In the music of Denève’s countrymen, each work came across with uncommon beauty and clarity. He whipped up considerable fervor in Debussy’s Iberia, the swaggering showpiece from the composer’s Images pour Orchestre. Yet what I noted was the care with which he brought each section’s contributions to the fore — the boastful brass, the swaying cellos, the jaunty clarinets — and, shaping each with a masterful hand, integrated them in the larger sound world.

If Fauré’s suite sounded a tad pale in comparison, blame not the conductor or this orchestra. Denève let the performance blossom organically, lavishing attention on the smallest details. The string sound was delicate, beguiling; the famous flute solo of the “Sicilienne” movement, played with lithe, silvery tone by Timothy Day, was especially lovely. (Pairing these works, of course, amounts to a clever feat of musical logrolling; Fauré, who exerted a major influence on Debussy, undertook the incidental music for a London production of Maurice Maeterlinck’s play only after Debussy was offered the assignment and declined, believing that the play might be fertile material for an opera — and the rest, as they say, is history.)

Refined, Beautiful Playing

Denève also achieved radiant results with Higdon’s blue cathedral which opened the program. The Philadelphia-based composer, who wrote the piece in 1999 on commission for the 75th anniversary of the Curtis Institute of Music, has often been compared to Barber and Copland. But Denève drew inspiration for the work from his mastery of the program’s French music, making it seem a natural descendant of Fauré and Debussy. I’ve heard Higdon’s score in other settings, though never played with such beauty and refinement. The soft chiming of bells that opened Friday’s performance; the open intervals of the low strings that followed close behind; the interplay between flute, clarinet, and solo violin — all were gracefully articulated.

In the middle section, the music grows denser, more active, but it’s in the final pages, rung to a close with the tolling sound of a prepared piano, that Higdon achieves a sense of timelessness. Denève conducted it like a benediction. These concerts represented the first S.F. Symphony performances of blue cathedral, and the conductor ushered it into the orchestra’s repertoire with admirable sensitivity.

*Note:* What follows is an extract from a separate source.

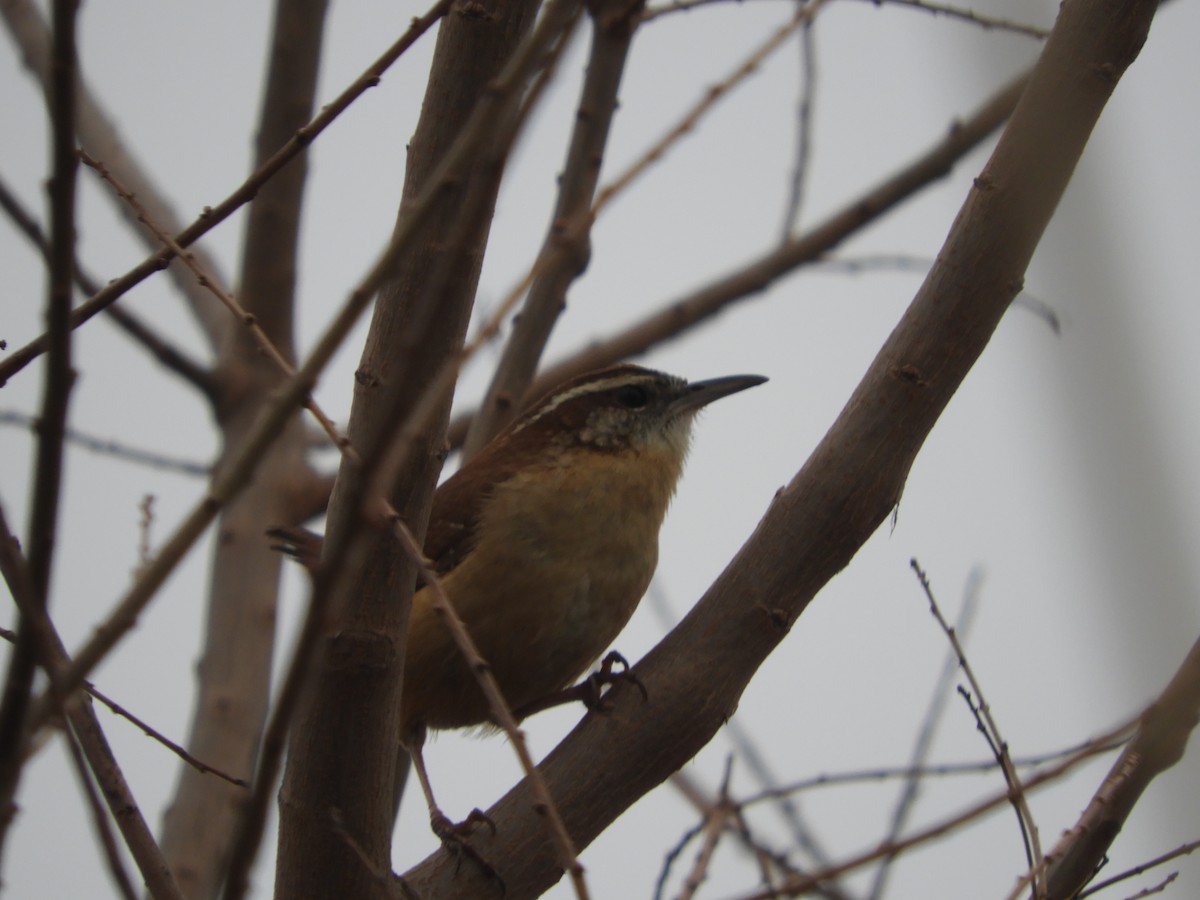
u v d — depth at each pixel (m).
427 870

In between, there was Mozart’s Piano Concerto No. 24, with Piotr Anderszewski as soloist. Under Denève’s direction, the Polish pianist gave a graceful, elegant performance. Neither the conductor nor his soloist tried to artificially brighten this essentially dark-hued work, though Anderszewski’s deft passagework in the outer movements was dazzling. Still, Mozart’s slow movement tells the tale. Chirping woodwinds and that insistent little tune for violins aside, the music is quietly somber, and Denève, always mindful of balances, applied painterly dabs of color to brilliant effect.